Task instructions: Every entry is to be returned unchanged, and no picture is to be included.

[[ Records for the task, beginning ]]

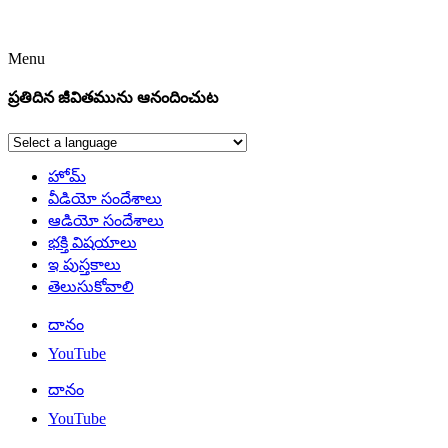
Menu
ప్రతిదిన జీవితమును ఆనందించుట
హోమ్
వీడియో సందేశాలు
ఆడియో సందేశాలు
భక్తి విషయాలు
ఇ పుస్తకాలు
తెలుసుకోవాలి
దానం
YouTube
దానం
YouTube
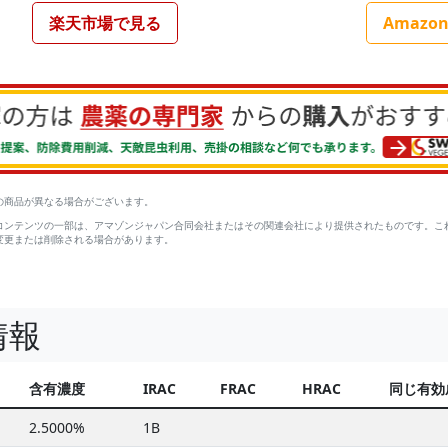
楽天市場で見る
Amazo
の商品が異なる場合がございます。
コンテンツの一部は、アマゾンジャパン合同会社またはその関連会社により提供されたものです。こ
変更または削除される場合があります。
情報
含有濃度
IRAC
FRAC
HRAC
同じ有効
2.5000%
1B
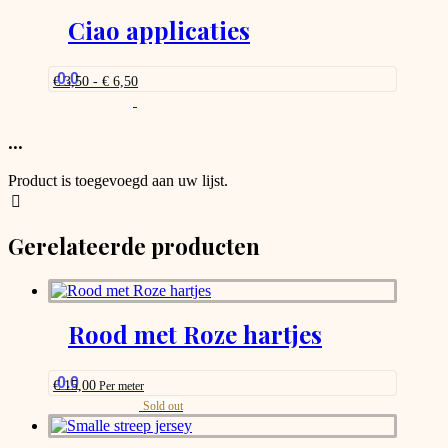
Ciao applicaties
0.0
Prijsklasse:
€
3,50
-
€
6,50
€ 3,50
Dit
tot
product
€ 6,50
heeft
...
meerdere
variaties.
Product is toegevoegd aan uw lijst.
Deze
optie
kan
Gerelateerde producten
gekozen
worden
op
de
productpagina
Rood met Roze hartjes
0.0
€
15,00
Per meter
This
Sold out
product
has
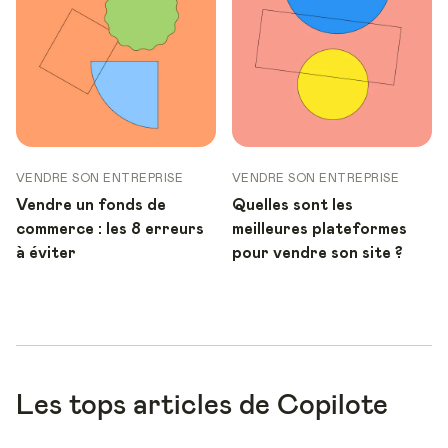
VENDRE SON ENTREPRISE
VENDRE SON ENTREPRISE
Vendre un fonds de
Quelles sont les
commerce : les 8 erreurs
meilleures plateformes
à éviter
pour vendre son site ?
Les tops articles de Copilote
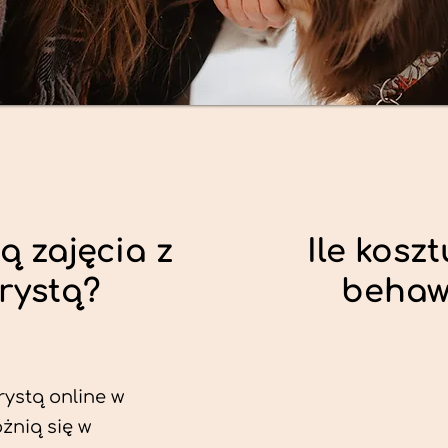
ą zajęcia z
Ile koszt
rystą?
behaw
rystą online w
żnią się w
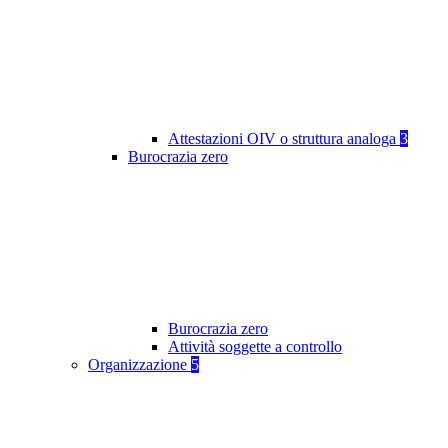
Attestazioni OIV o struttura analoga
3
Burocrazia zero
Burocrazia zero
Attività soggette a controllo
Organizzazione
5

[[ Records for the task, end ]]

Task solution:
Menu
ప్రతిదిన జీవితమును ఆనందించుట
హోమ్
వీడియో సందేశాలు
ఆడియో సందేశాలు
భక్తి విషయాలు
ఇ పుస్తకాలు
తెలుసుకోవాలి
దానం
YouTube
దానం
YouTube
楽天市場で見る
Amazo
の商品が異なる場合がございます。
コンテンツの一部は、アマゾンジャパン合同会社またはその関連会社により提供されたものです。こ
変更または削除される場合があります。
情報
含有濃度
IRAC
FRAC
HRAC
同じ有効
2.5000%
1B
Ciao applicaties
0.0
Prijsklasse:
€
3,50
-
€
6,50
€ 3,50
Dit
tot
product
€ 6,50
heeft
...
meerdere
variaties.
Product is toegevoegd aan uw lijst.
Deze
optie
kan
Gerelateerde producten
gekozen
worden
op
de
productpagina
Rood met Roze hartjes
0.0
€
15,00
Per meter
This
Sold out
product
has
VENDRE SON ENTREPRISE
VENDRE SON ENTREPRISE
Vendre un fonds de
Quelles sont les
commerce : les 8 erreurs
meilleures plateformes
à éviter
pour vendre son site ?
Les tops articles de Copilote
ą zajęcia z
Ile koszt
rystą?
behaw
rystą online w
żnią się w
Attestazioni OIV o struttura analoga
3
Burocrazia zero
Burocrazia zero
Attività soggette a controllo
Organizzazione
5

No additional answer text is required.